▶ _Input data_:

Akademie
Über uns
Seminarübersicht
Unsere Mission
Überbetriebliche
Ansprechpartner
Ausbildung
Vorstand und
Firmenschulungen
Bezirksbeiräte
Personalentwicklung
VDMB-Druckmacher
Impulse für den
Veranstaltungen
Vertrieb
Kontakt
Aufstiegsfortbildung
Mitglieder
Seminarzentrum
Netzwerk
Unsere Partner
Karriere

...

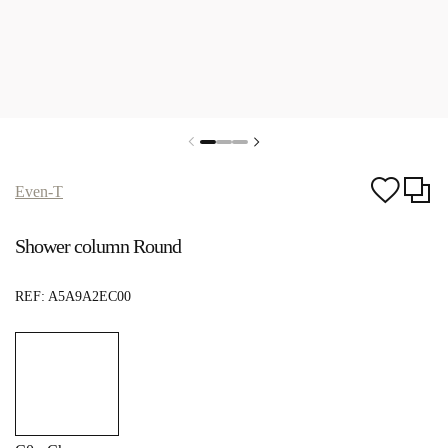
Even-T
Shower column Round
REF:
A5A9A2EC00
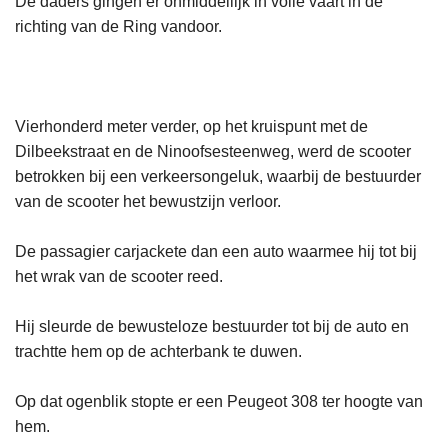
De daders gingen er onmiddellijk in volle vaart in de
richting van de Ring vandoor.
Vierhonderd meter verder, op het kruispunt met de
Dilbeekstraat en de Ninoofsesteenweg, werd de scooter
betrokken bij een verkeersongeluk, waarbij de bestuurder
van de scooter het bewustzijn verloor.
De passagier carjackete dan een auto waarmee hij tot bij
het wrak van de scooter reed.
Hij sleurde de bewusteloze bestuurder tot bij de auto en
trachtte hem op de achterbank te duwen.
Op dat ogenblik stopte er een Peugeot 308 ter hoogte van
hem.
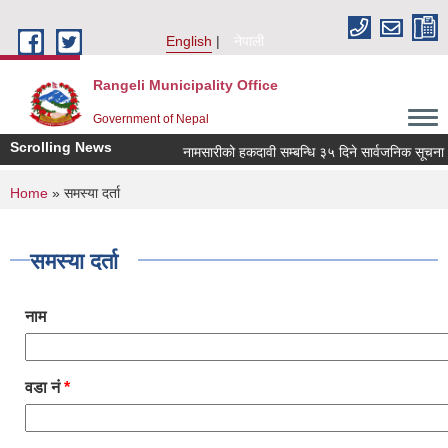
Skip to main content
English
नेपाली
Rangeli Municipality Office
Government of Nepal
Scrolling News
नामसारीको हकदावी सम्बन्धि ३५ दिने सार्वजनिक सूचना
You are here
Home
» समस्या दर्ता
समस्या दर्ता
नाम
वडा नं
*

▶ _What this task involves_: The expected answer is a copy of each line in the listing above that contains "scooter".

▶ _Solution to this task_:
Dilbeekstraat en de Ninoofsesteenweg, werd de scooter
van de scooter het bewustzijn verloor.
het wrak van de scooter reed.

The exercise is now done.